See the picture. I'm trying to process this map drawing to be in a workable state where the drawing is black and everything else is white for further processing, but I drew the map on grid paper before deciding to do all that.
The lines are lightly blue, so I expected I could exploit that to remove it. So far I tried the following:
- Picking a blue pixel belonging to the grid and remove (turn white) all pixels whose color is within some distance (euclidean, from LAB color space) of that pixel. -> This doesn't work because the colors on the grid change too much throughout the drawing: depending on which grid pixel I pick and the tolerance I use, some of the drawing gets picked up, or part of the grid remains.
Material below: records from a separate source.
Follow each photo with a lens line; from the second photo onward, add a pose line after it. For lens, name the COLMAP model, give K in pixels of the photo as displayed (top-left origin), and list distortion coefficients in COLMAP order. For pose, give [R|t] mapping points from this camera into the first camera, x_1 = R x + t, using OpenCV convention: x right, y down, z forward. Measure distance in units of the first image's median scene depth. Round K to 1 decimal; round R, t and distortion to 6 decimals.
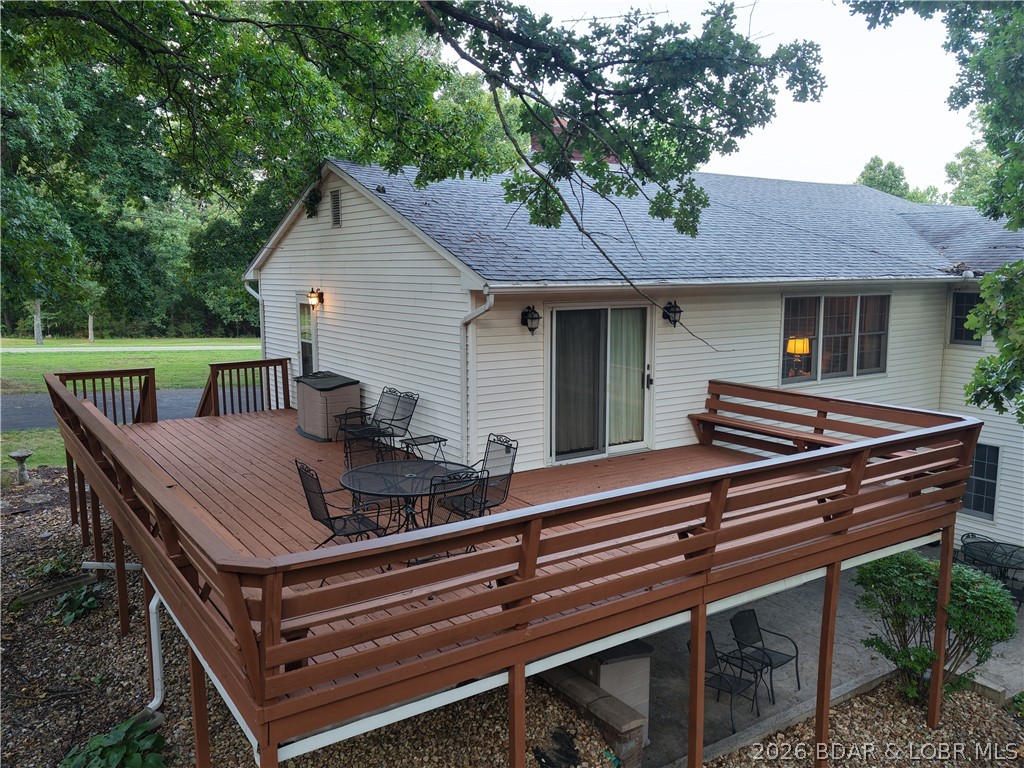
lens RADIAL K [[821.6, 0, 520.8], [0, 821.6, 385.7], [0, 0, 1]] dist [0.057533, -0.084334]
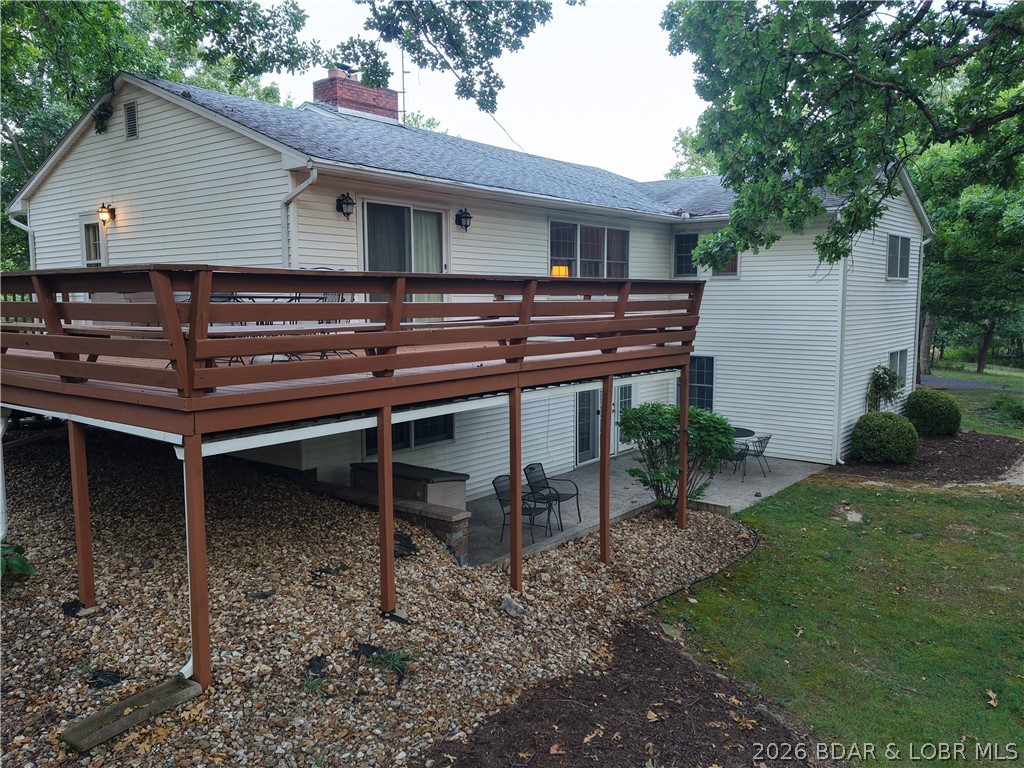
lens RADIAL K [[821.6, 0, 522.4], [0, 821.6, 391.5], [0, 0, 1]] dist [0.057533, -0.084334]
pose [[0.953068, -0.034165, 0.300822, -0.105327], [0.044005, 0.998693, -0.025993, 0.211505], [-0.299540, 0.038011, 0.953326, -0.136073]]
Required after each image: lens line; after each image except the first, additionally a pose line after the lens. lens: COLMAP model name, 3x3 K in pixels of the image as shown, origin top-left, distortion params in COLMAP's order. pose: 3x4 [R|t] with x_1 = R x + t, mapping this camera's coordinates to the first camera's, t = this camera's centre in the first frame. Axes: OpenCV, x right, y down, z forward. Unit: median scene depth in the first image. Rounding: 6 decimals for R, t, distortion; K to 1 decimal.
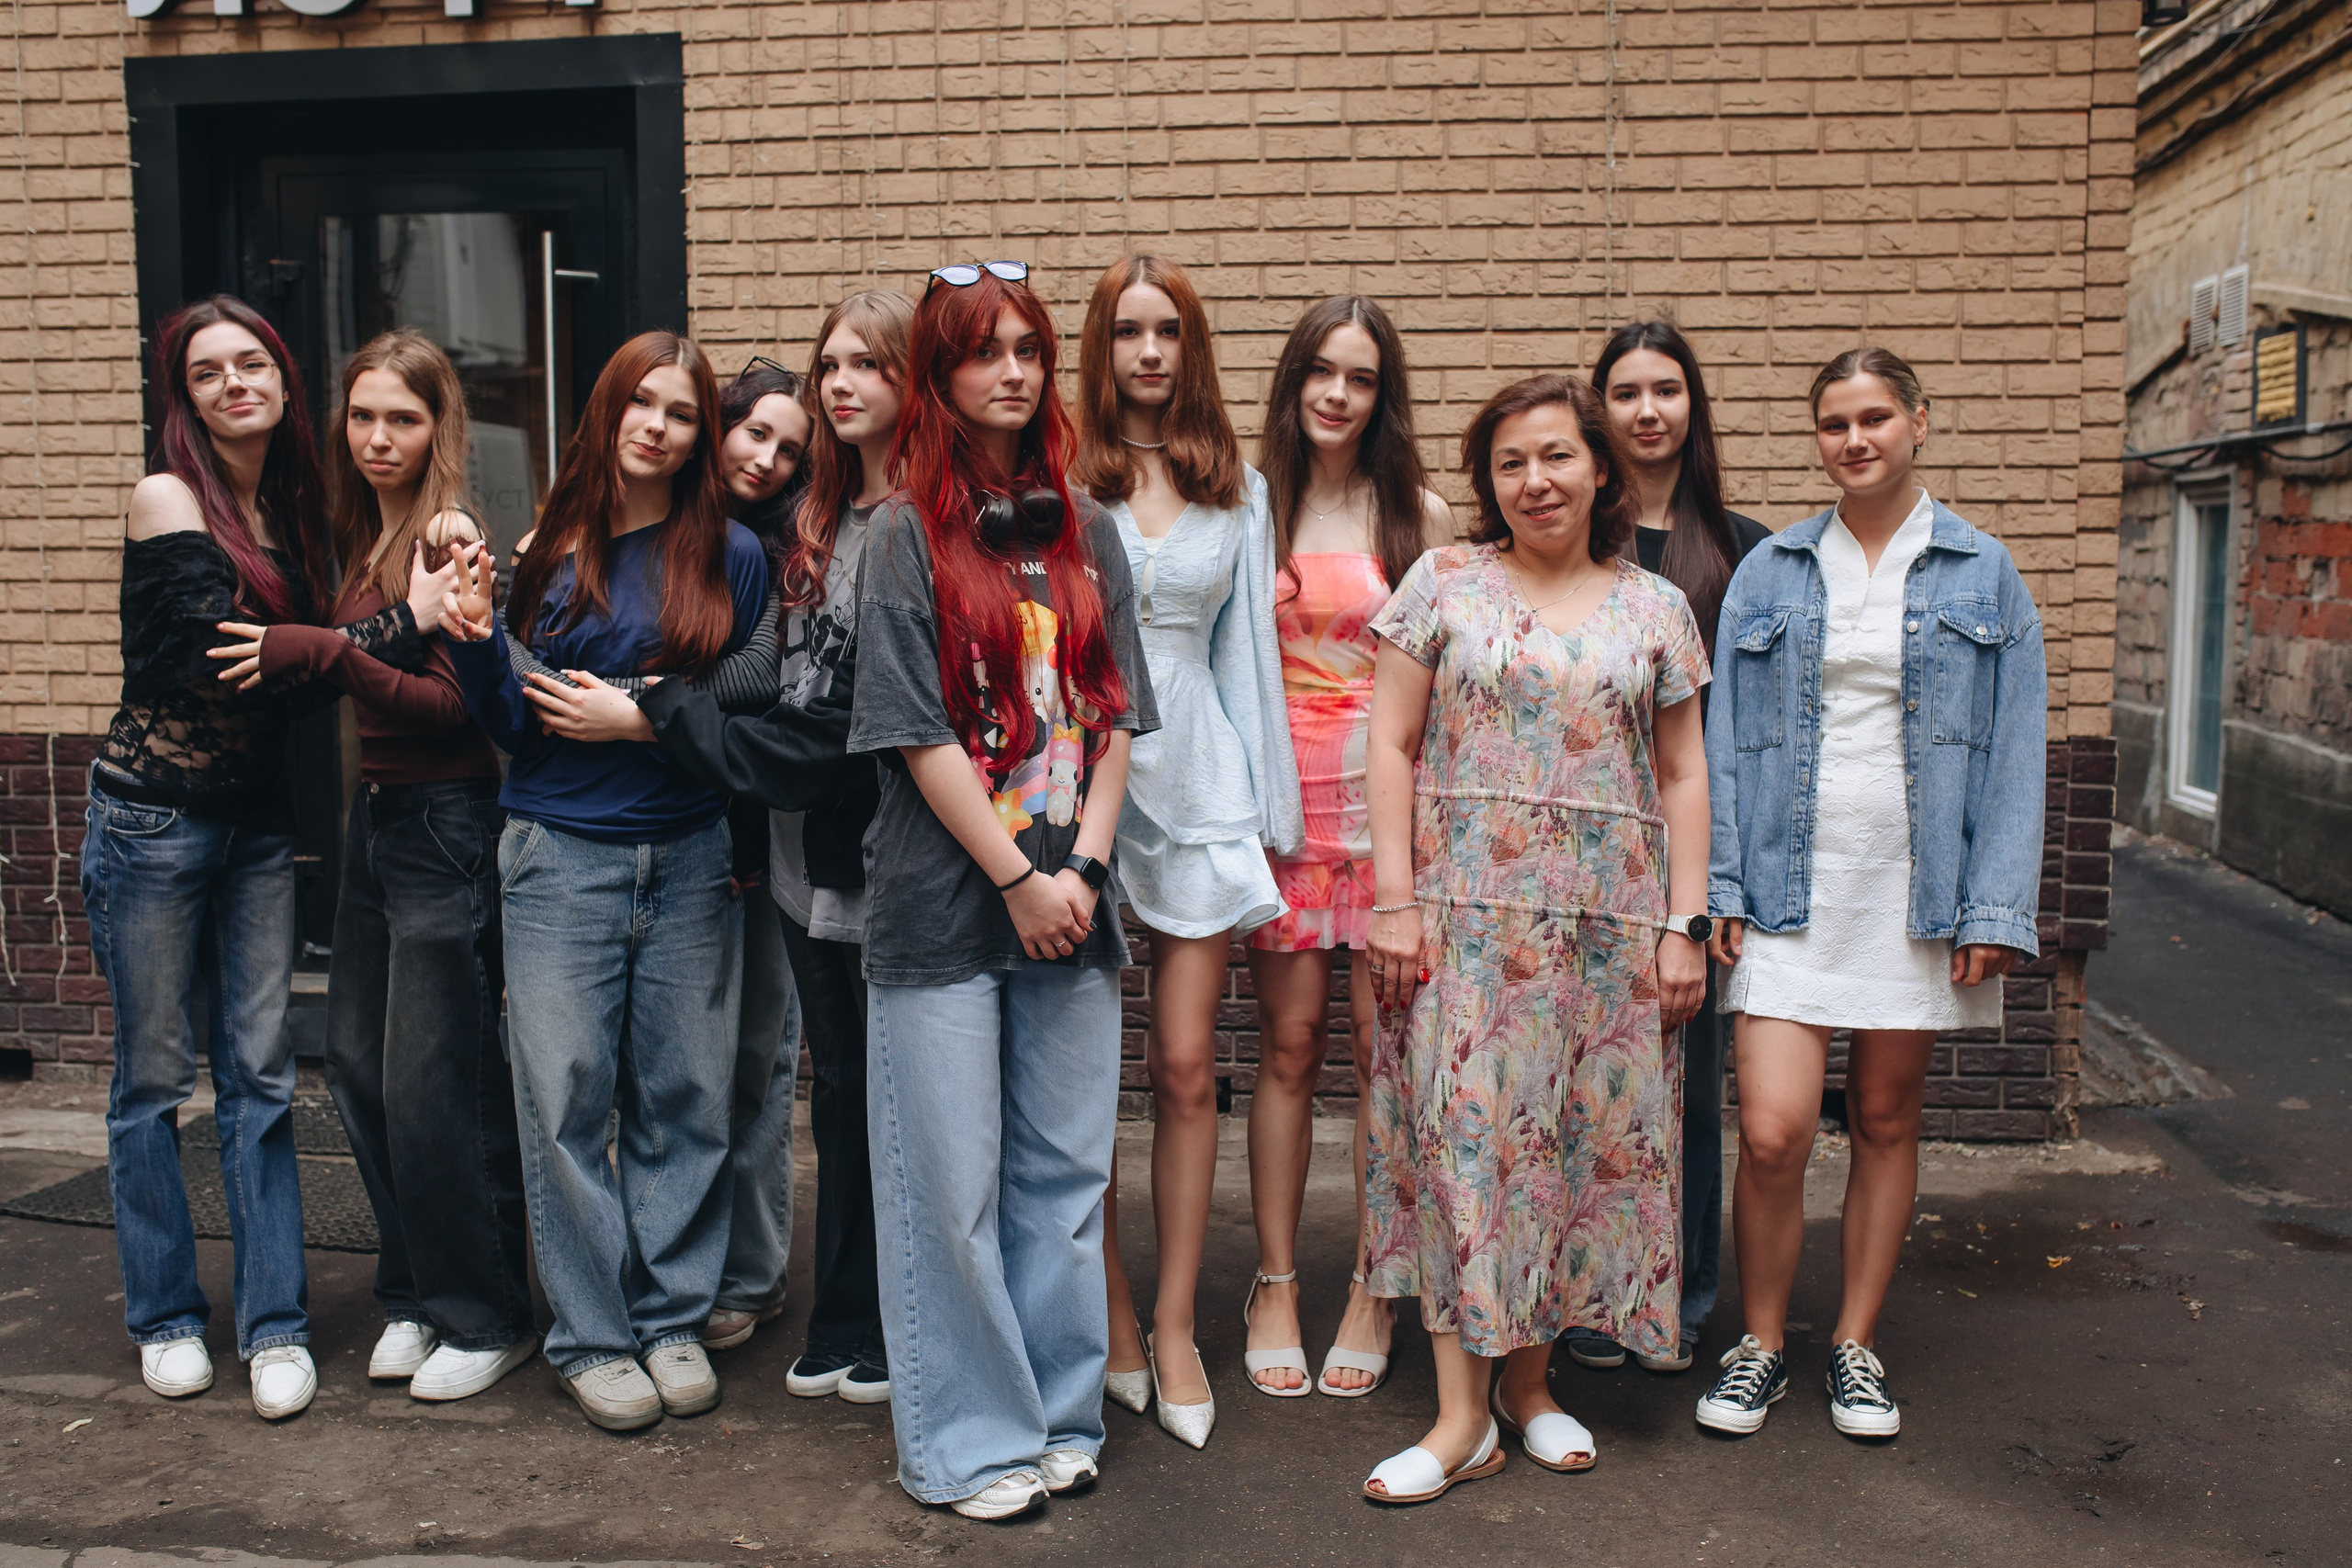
lens RADIAL K [[2247.0, 0, 1176.0], [0, 2247.0, 784.0], [0, 0, 1]] dist [-0.065544, 0.094300]
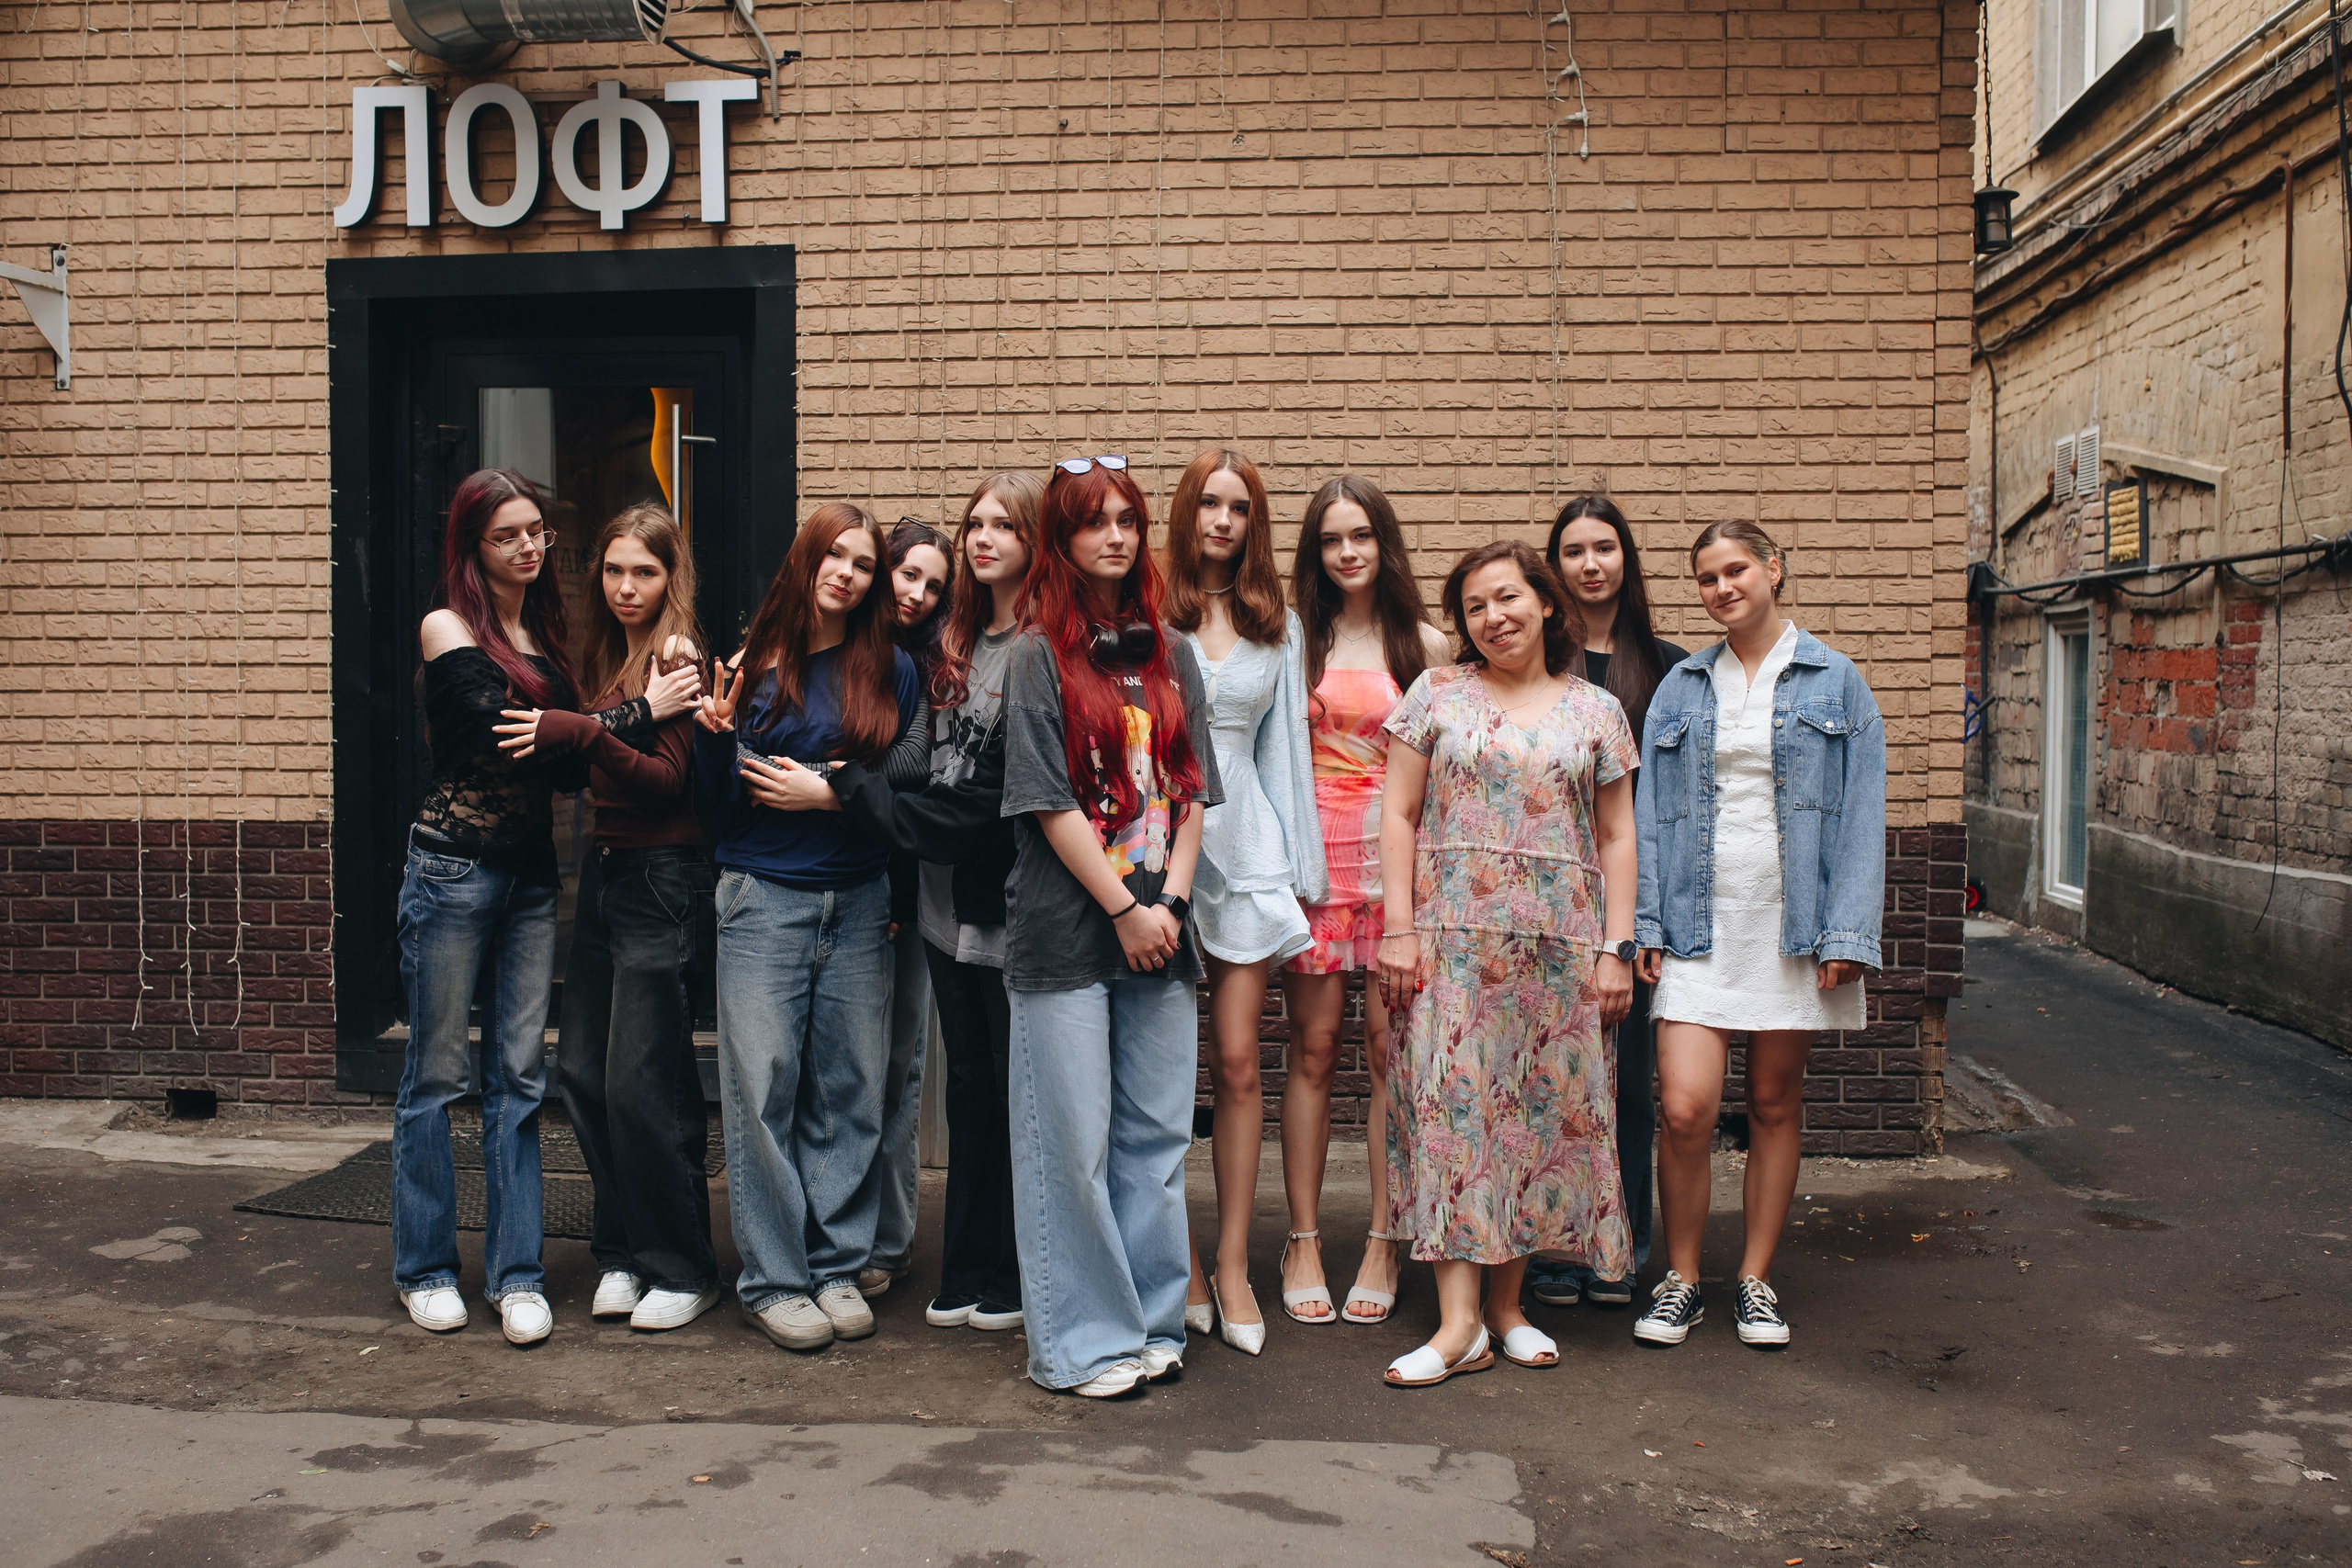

- Doing the same thing, but making it dynamic and making comparisons based on neighbouring pixels that have been "recognized" as part of the grid. This was attempting to counter subtle gradual changes in lighting. This doesn't work either, and somehow it ends up picking the entire white part of the drawing (not an issue because that should also go white, but still evidence that the idea as I implemented it doesn't follow my intuition). Depending on tolerance, here again some grid remain or part of the drawing goes away. It also fails to capture parts of the grid that are disconnected from the rest by the pencil drawing forming closed loops that don't get pierced through.
- A few other unsuccessful variations like instead of picking a single "initial" pixel, picking all pixels within some delta of that one pixel and then using them as starting points for doing the dynamic approach.
I can keep throwing random ideas at the wall but I'm kinda stumped and every attempt now somehow seems to get me further away. I'm interested in managing to do it algorithmically such that I could easily apply the same algorithms to process another drawing the same way. Otherwise I could just take the loss and manually process it and remove the grid from a black and white mask after some thresholding.
Note that I'm an outsider to this, so I'm not familiar with advanced techniques; if you suggest something, I'll look it up to the best of my abilities, but I might be stumbling around a bit. I'm working on Python so far, with OpenCV.